Antonio Rogerio Nogueira - In what is perhaps an attempt to prove that the universe is a cold and uncaring place devoid of any mercy or a god of any sort, Rogerio refuses to retire. A man that at age 40 looks considerably older and is infamous for pulling out of fights due to injuries, still thinks he can hang with younger fighters, or at least the top of the division. It needs to end. Perhaps some fans don’t like it when people tell fighters to retire, but Rogerio’s loss to Rumble and this fight against Bader saw him take some pretty ugly damage or just look utterly defenseless. No good reason to keep this thing going. Retire like your brother did and spare yourself more unnecessary brain trauma.

Ali Bagautinov - While still 4-3 in the UFC, he’s probably guaranteed to get cut with another loss. Flyweight may be a thin division, but they’ve cut people before. His style hasn’t translated to the kind of results the UFC would like, and it’s hard to make inroads to Russia with a fighter that isn’t winning consistently. He still has options like fighting in Russia if he continues to pursue fighting as a career.

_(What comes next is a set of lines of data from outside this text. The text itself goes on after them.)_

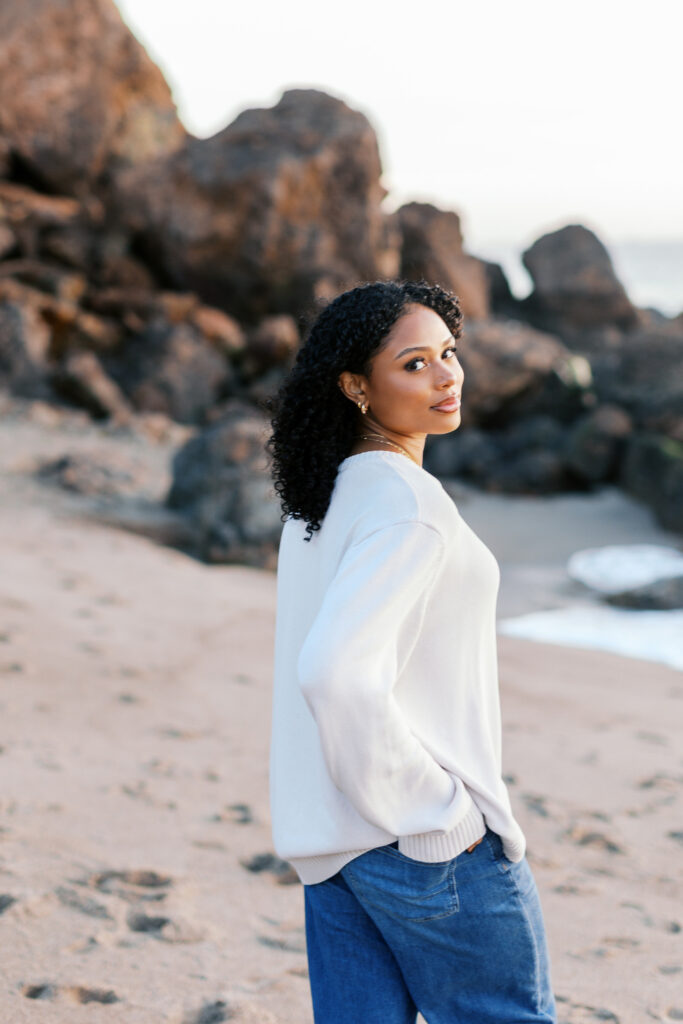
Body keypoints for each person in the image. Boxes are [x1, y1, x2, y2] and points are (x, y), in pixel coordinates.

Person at [265, 280, 557, 1023]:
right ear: (355, 386)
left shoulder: (321, 501)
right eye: (414, 363)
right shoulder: (406, 505)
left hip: (333, 847)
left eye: (448, 354)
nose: (445, 376)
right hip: (421, 846)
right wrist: (439, 817)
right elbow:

Ross Pearson - Pearson’s generally regarded as one of the nicest guys in the sport, and he has a bit of effortless charm that a lot of fighters don’t seem to have. That and the fact that he’s been in some true wars and always strives to improve between fights make it hard to look at his current situation and not think if this loss means he gets cut. This was his fourth fight this year (!!), but he lost 3 out of those 4. I’d be surprised if he didn’t get his walking papers here.

Francimar Barroso - Barroso now drops to 3-3 in the UFC, but the last two were consecutive finishes. At 36 years of age and with performances like these, he could get be on the chopping block as well.

  • Neither

Claudia Gadelha - Yes, she won the fight against a tough opponent. Yes, the kick to a grounded Casey’s head should have been at the very least a point deduction that never came. No, it would not have affected the decision on the scorecards. That aside, the biggest problem is that she won the fight but Joanna Champion is still... champion. We all know that something extraordinary needs to happen for you to get a shot at the title when you’ve lost twice to that champion already. Despite how good she looked for so much of that fight, it was marred by a terrible foul and the knowledge that it won’t help her cause from a big picture perspective.

  • Notable Mentions

Kyoji Horiguchi notched a decent win, and could get another shot at the title after the Ultimate Fighter winner takes on current king Demetrious Johnson. Pedro Munhoz gets two straight guillotine choke wins, and they both looked fantastic. Cezar Ferreira extends his win streak to 3 and earns his first finish since 2013. Jack Marshman also repped Wales extra hard with his UFC debut win by taking on a very tough Cedenblad and continuing his current momentum with seven straight wins, six of them being finishes.

Finally, big ups to Manny Gamburyan. Two straight TKO losses, but he’s calling it a career and walking away on his own terms. Manny has had some fun performances and never seemed like he was half-stepping it in his fights, even in cases where it was to his detriment. Good on him, and we should wish him nothing but there very best from here on out.